### EXERCISE REQUIREMENTS
Copy the following data exactly and drop the pictures.

-------- INFORMATION GIVEN --------

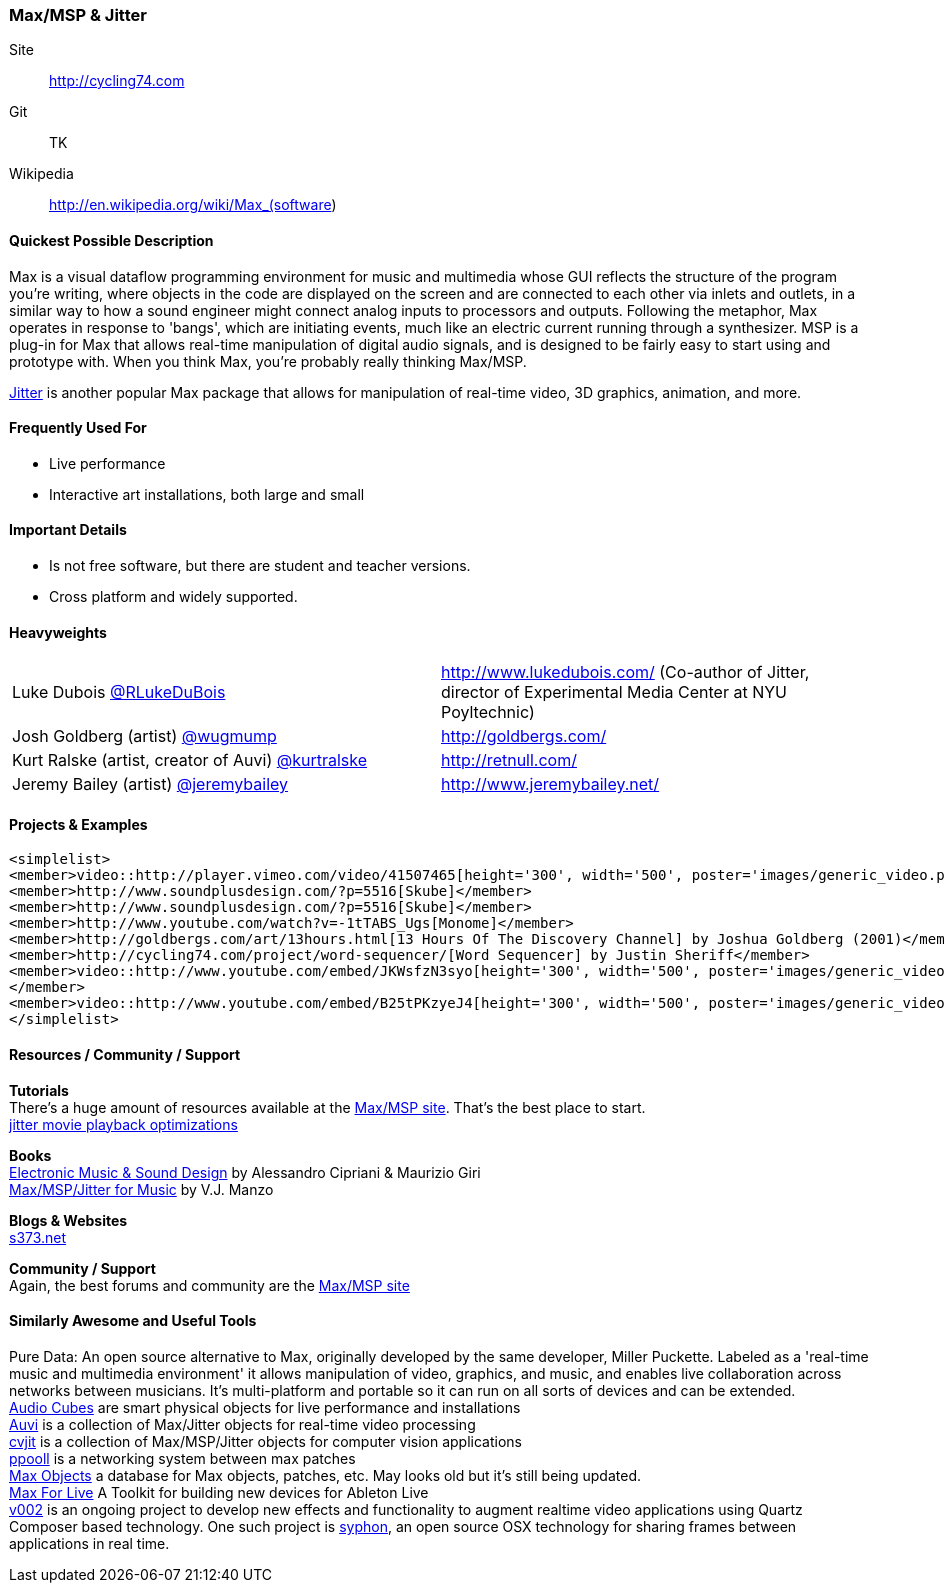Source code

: [[Max]]
=== Max/MSP & Jitter

****
Site:: http://cycling74.com
Git:: TK
Wikipedia:: http://en.wikipedia.org/wiki/Max_(software)
****

==== Quickest Possible Description
Max is a visual dataflow programming environment for music and multimedia whose GUI reflects the structure of the program you're writing, where objects in the code are displayed on the screen and are connected to each other via inlets and outlets, in a similar way to how a sound engineer might connect analog inputs to processors and outputs. Following the metaphor, Max operates in response to 'bangs', which are initiating events, much like an electric current running through a synthesizer. MSP is a plug-in for Max that allows real-time manipulation of digital audio signals, and is designed to be fairly easy to start using and prototype with. When you think Max, you're probably really thinking Max/MSP.

http://cycling74.com/products/max/video-jitter/[Jitter] is another popular Max package that allows for manipulation of real-time video, 3D graphics, animation, and more.


==== Frequently Used For
* ((Live performance))
* ((Interactive art installations)), both large and small
 

==== Important Details
* Is not free software, but there are student and teacher versions.
* Cross platform and widely supported.

==== Heavyweights

|===========================
|Luke Dubois https://twitter.com/RLukeDuBois[@RLukeDuBois]| http://www.lukedubois.com/ (Co-author of Jitter, director of Experimental Media Center at NYU Poyltechnic)
|Josh Goldberg (artist) http://twitter.com/wugmump[@wugmump] | http://goldbergs.com/
|Kurt Ralske (artist, creator of Auvi) https://twitter.com/kurtralske[@kurtralske] | http://retnull.com/
|Jeremy Bailey (artist) https://twitter.com/jeremybailey[@jeremybailey] | http://www.jeremybailey.net/
|===========================


==== Projects & Examples 

----
<simplelist>
<member>video::http://player.vimeo.com/video/41507465[height='300', width='500', poster='images/generic_video.png'] (- Vertical Music by R. Luke Dubois)</member>
<member>http://www.soundplusdesign.com/?p=5516[Skube]</member>
<member>http://www.soundplusdesign.com/?p=5516[Skube]</member>
<member>http://www.youtube.com/watch?v=-1tTABS_Ugs[Monome]</member>
<member>http://goldbergs.com/art/13hours.html[13 Hours Of The Discovery Channel] by Joshua Goldberg (2001)</member>
<member>http://cycling74.com/project/word-sequencer/[Word Sequencer] by Justin Sheriff</member>
<member>video::http://www.youtube.com/embed/JKWsfzN3syo[height='300', width='500', poster='images/generic_video.png']
</member>
<member>video::http://www.youtube.com/embed/B25tPKzyeJ4[height='300', width='500', poster='images/generic_video.png'] (Giant Theremin Project by Robin Fox)</member>
</simplelist>
----

==== Resources / Community / Support 

*Tutorials* +
There's a huge amount of resources available at the http://cycling74.com/community/[Max/MSP site]. That's the best place to start. +
http://abstrakt.vade.info/?p=147[jitter movie playback optimizations]

*Books* +
http://www.virtual-sound.com/[Electronic Music & Sound Design] by Alessandro Cipriani & Maurizio Giri +
http://www.oup.com/us/companion.websites/9780199777686/[Max/MSP/Jitter for Music] by V.J. Manzo +

*Blogs & Websites* +
http://www.s373.net/code/[s373.net]

*Community / Support* +
Again, the best forums and community are the http://cycling74.com/community/[Max/MSP site]  +


==== Similarly Awesome and Useful Tools
Pure Data: An open source alternative to Max, originally developed by the same developer, Miller Puckette. Labeled as a 'real-time music and multimedia environment' it allows manipulation of video, graphics, and music, and enables live collaboration across networks between musicians. It's multi-platform and portable so it can run on all sorts of devices and can be extended. +
http://www.percussa.com/[Audio Cubes] are smart physical objects for live performance and installations +
http://auv-i.com/[Auvi] is a collection of Max/Jitter objects for real-time video processing +
http://jmpelletier.com/cvjit/[cvjit] is a collection of Max/MSP/Jitter objects for computer vision applications +
http://ppooll.klingt.org/index.php/Main_Page[ppooll] is a networking system between max patches +
http://www.maxobjects.com/[Max Objects] a database for Max objects, patches, etc. May looks old but it's still being updated. +
http://www.ableton.com/maxforlive[Max For Live] A Toolkit for building new devices for Ableton Live +
http://v002.info/[v002] is an ongoing project to develop new effects and functionality to augment realtime video applications using Quartz Composer based technology. One such project is http://syphon.v002.info/[syphon], an open source OSX technology for sharing frames between applications in real time. 


--------

### EXERCISE OUTPUT
Source code

: [[Max]]
=== Max/MSP & Jitter

****
Site:: http://cycling74.com
Git:: TK
Wikipedia:: http://en.wikipedia.org/wiki/Max_(software)
****

==== Quickest Possible Description
Max is a visual dataflow programming environment for music and multimedia whose GUI reflects the structure of the program you're writing, where objects in the code are displayed on the screen and are connected to each other via inlets and outlets, in a similar way to how a sound engineer might connect analog inputs to processors and outputs. Following the metaphor, Max operates in response to 'bangs', which are initiating events, much like an electric current running through a synthesizer. MSP is a plug-in for Max that allows real-time manipulation of digital audio signals, and is designed to be fairly easy to start using and prototype with. When you think Max, you're probably really thinking Max/MSP.

http://cycling74.com/products/max/video-jitter/[Jitter] is another popular Max package that allows for manipulation of real-time video, 3D graphics, animation, and more.


==== Frequently Used For
* ((Live performance))
* ((Interactive art installations)), both large and small
 

==== Important Details
* Is not free software, but there are student and teacher versions.
* Cross platform and widely supported.

==== Heavyweights

|===========================
|Luke Dubois https://twitter.com/RLukeDuBois[@RLukeDuBois]| http://www.lukedubois.com/ (Co-author of Jitter, director of Experimental Media Center at NYU Poyltechnic)
|Josh Goldberg (artist) http://twitter.com/wugmump[@wugmump] | http://goldbergs.com/
|Kurt Ralske (artist, creator of Auvi) https://twitter.com/kurtralske[@kurtralske] | http://retnull.com/
|Jeremy Bailey (artist) https://twitter.com/jeremybailey[@jeremybailey] | http://www.jeremybailey.net/
|===========================


==== Projects & Examples 

----
<simplelist>
<member>video::http://player.vimeo.com/video/41507465[height='300', width='500', poster='images/generic_video.png'] (- Vertical Music by R. Luke Dubois)</member>
<member>http://www.soundplusdesign.com/?p=5516[Skube]</member>
<member>http://www.soundplusdesign.com/?p=5516[Skube]</member>
<member>http://www.youtube.com/watch?v=-1tTABS_Ugs[Monome]</member>
<member>http://goldbergs.com/art/13hours.html[13 Hours Of The Discovery Channel] by Joshua Goldberg (2001)</member>
<member>http://cycling74.com/project/word-sequencer/[Word Sequencer] by Justin Sheriff</member>
<member>video::http://www.youtube.com/embed/JKWsfzN3syo[height='300', width='500', poster='images/generic_video.png']
</member>
<member>video::http://www.youtube.com/embed/B25tPKzyeJ4[height='300', width='500', poster='images/generic_video.png'] (Giant Theremin Project by Robin Fox)</member>
</simplelist>
----

==== Resources / Community / Support 

*Tutorials* +
There's a huge amount of resources available at the http://cycling74.com/community/[Max/MSP site]. That's the best place to start. +
http://abstrakt.vade.info/?p=147[jitter movie playback optimizations]

*Books* +
http://www.virtual-sound.com/[Electronic Music & Sound Design] by Alessandro Cipriani & Maurizio Giri +
http://www.oup.com/us/companion.websites/9780199777686/[Max/MSP/Jitter for Music] by V.J. Manzo +

*Blogs & Websites* +
http://www.s373.net/code/[s373.net]

*Community / Support* +
Again, the best forums and community are the http://cycling74.com/community/[Max/MSP site]  +


==== Similarly Awesome and Useful Tools
Pure Data: An open source alternative to Max, originally developed by the same developer, Miller Puckette. Labeled as a 'real-time music and multimedia environment' it allows manipulation of video, graphics, and music, and enables live collaboration across networks between musicians. It's multi-platform and portable so it can run on all sorts of devices and can be extended. +
http://www.percussa.com/[Audio Cubes] are smart physical objects for live performance and installations +
http://auv-i.com/[Auvi] is a collection of Max/Jitter objects for real-time video processing +
http://jmpelletier.com/cvjit/[cvjit] is a collection of Max/MSP/Jitter objects for computer vision applications +
http://ppooll.klingt.org/index.php/Main_Page[ppooll] is a networking system between max patches +
http://www.maxobjects.com/[Max Objects] a database for Max objects, patches, etc. May looks old but it's still being updated. +
http://www.ableton.com/maxforlive[Max For Live] A Toolkit for building new devices for Ableton Live +
http://v002.info/[v002] is an ongoing project to develop new effects and functionality to augment realtime video applications using Quartz Composer based technology. One such project is http://syphon.v002.info/[syphon], an open source OSX technology for sharing frames between applications in real time. 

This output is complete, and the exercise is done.